→ ASSIGNMENT
From the records, report how many lines hold the word "JSON", with the number as the sole reply.

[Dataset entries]
====

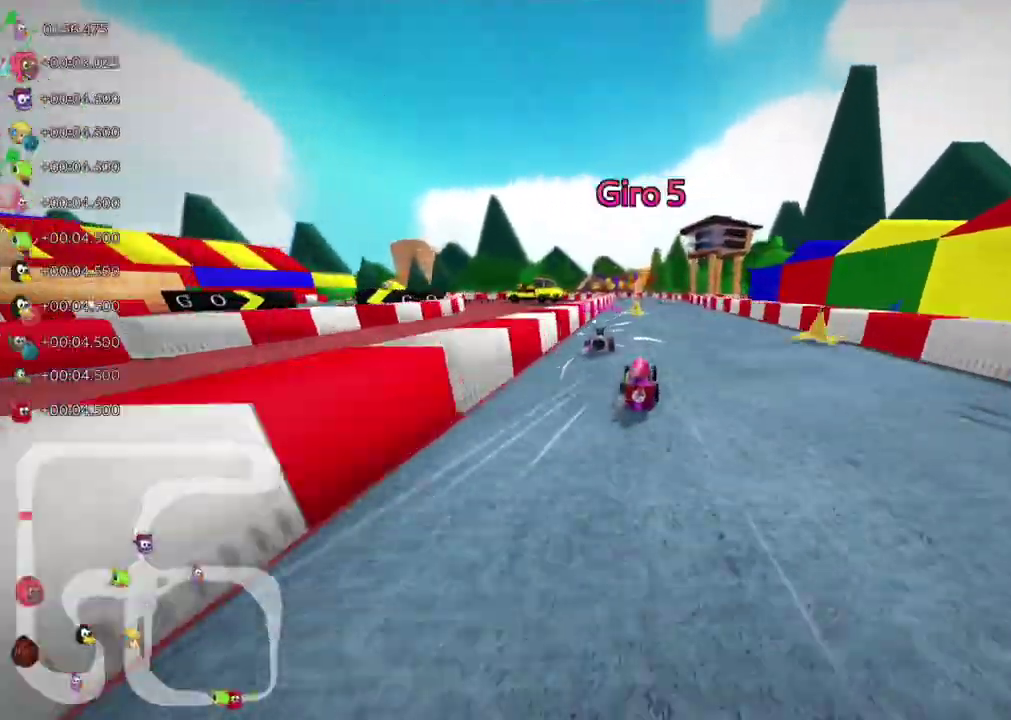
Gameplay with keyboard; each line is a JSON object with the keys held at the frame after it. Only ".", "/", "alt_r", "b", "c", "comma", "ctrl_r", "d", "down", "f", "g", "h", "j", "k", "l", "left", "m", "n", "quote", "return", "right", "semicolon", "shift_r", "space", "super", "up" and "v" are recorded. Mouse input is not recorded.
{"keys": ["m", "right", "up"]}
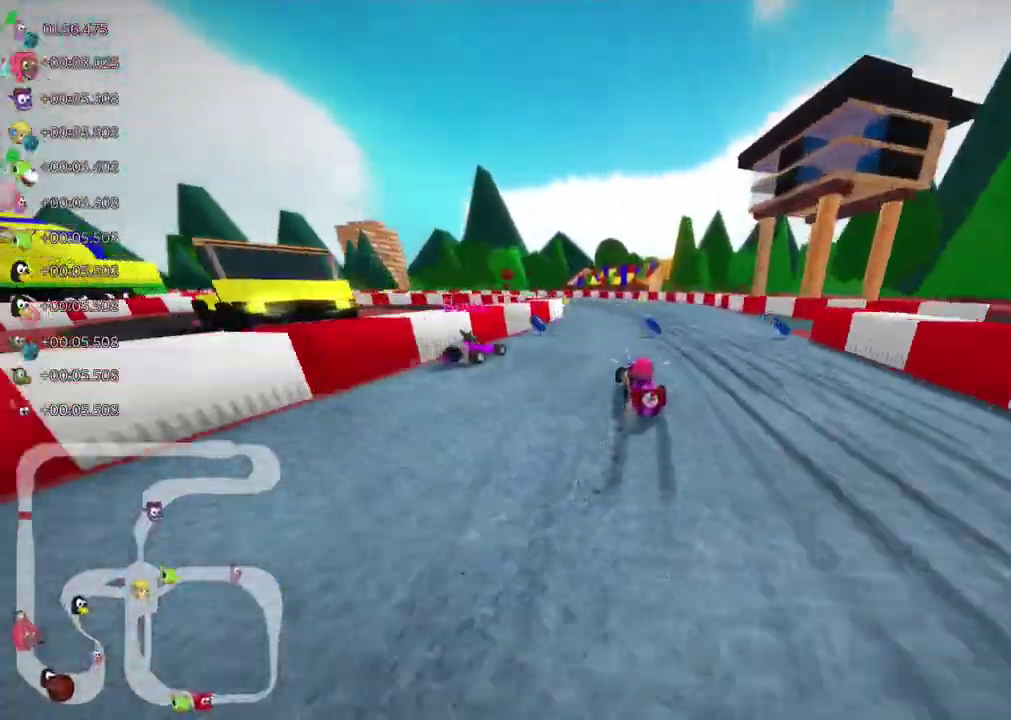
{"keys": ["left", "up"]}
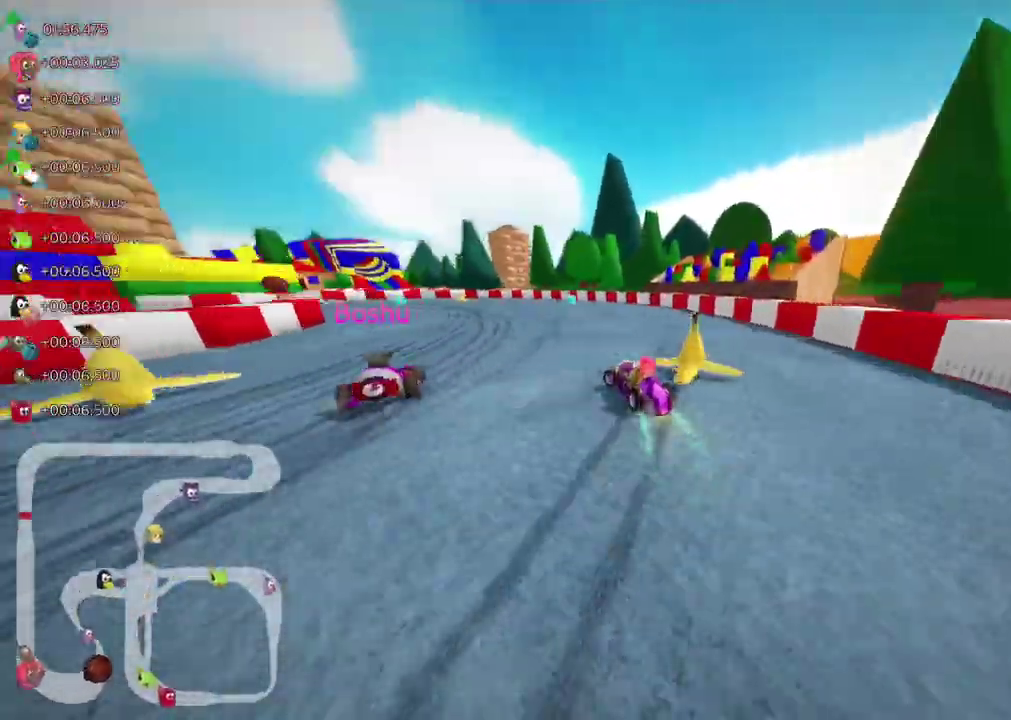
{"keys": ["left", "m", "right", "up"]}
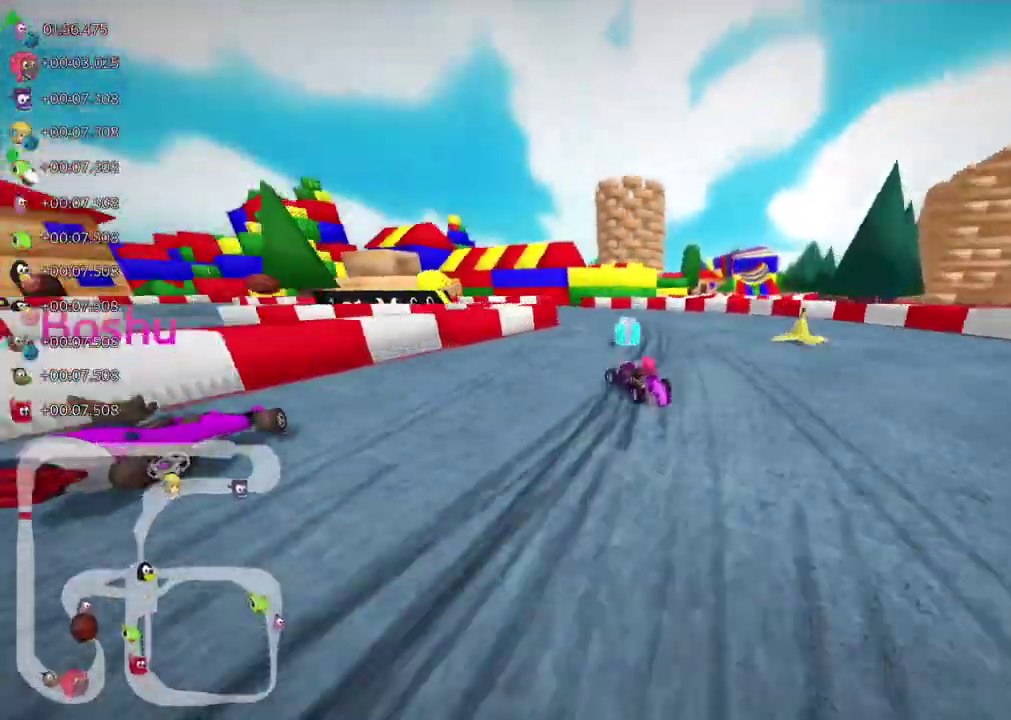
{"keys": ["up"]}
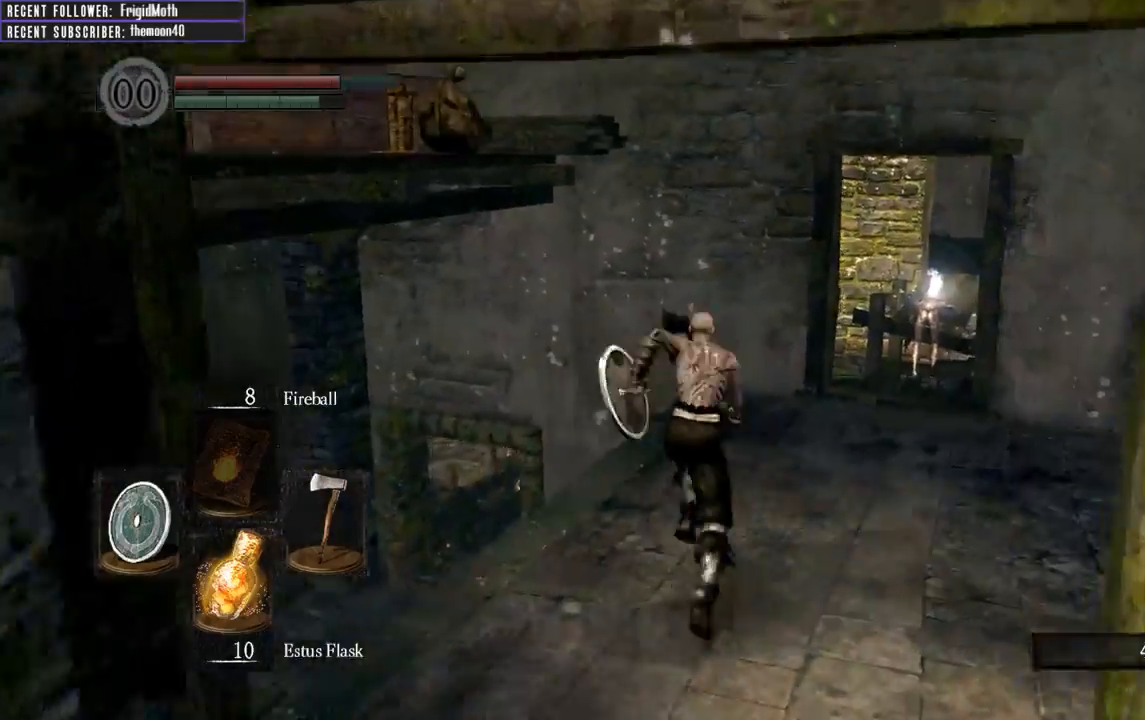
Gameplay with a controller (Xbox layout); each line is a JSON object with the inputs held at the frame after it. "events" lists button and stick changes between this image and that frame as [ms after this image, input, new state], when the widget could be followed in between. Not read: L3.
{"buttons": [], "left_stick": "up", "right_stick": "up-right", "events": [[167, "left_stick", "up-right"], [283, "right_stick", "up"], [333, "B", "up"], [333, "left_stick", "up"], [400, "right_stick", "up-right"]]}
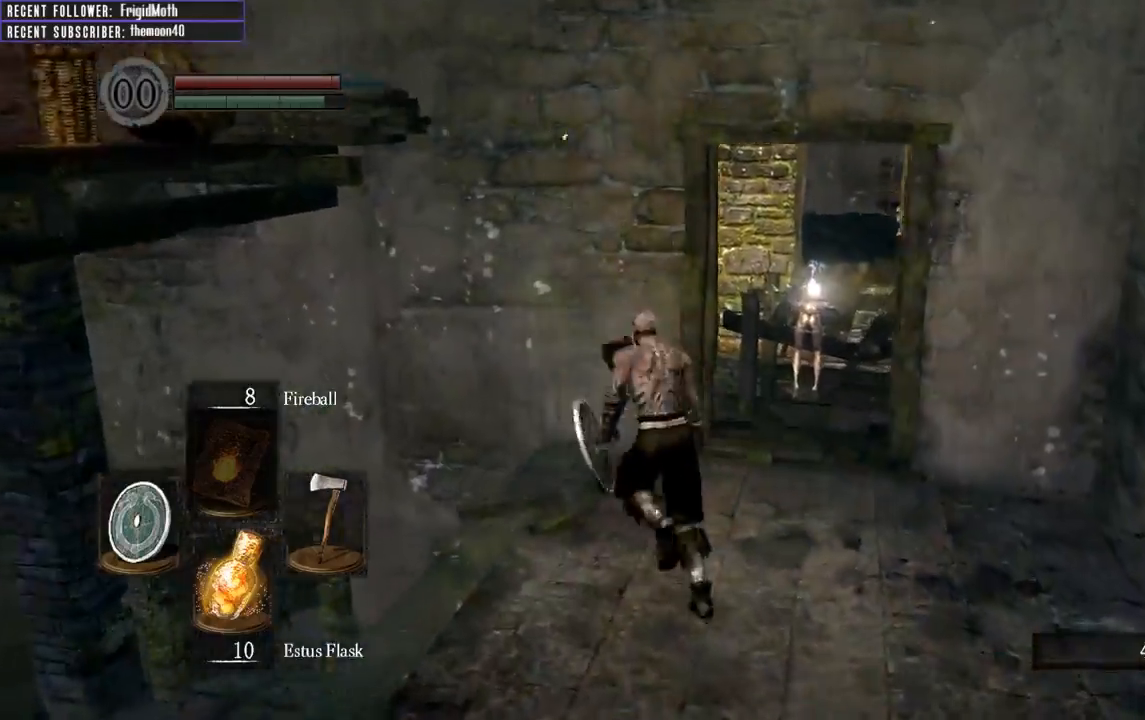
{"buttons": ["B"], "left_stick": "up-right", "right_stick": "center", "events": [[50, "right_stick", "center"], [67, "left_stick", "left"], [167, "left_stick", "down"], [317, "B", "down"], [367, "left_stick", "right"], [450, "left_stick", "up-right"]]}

====

→ REPLY
2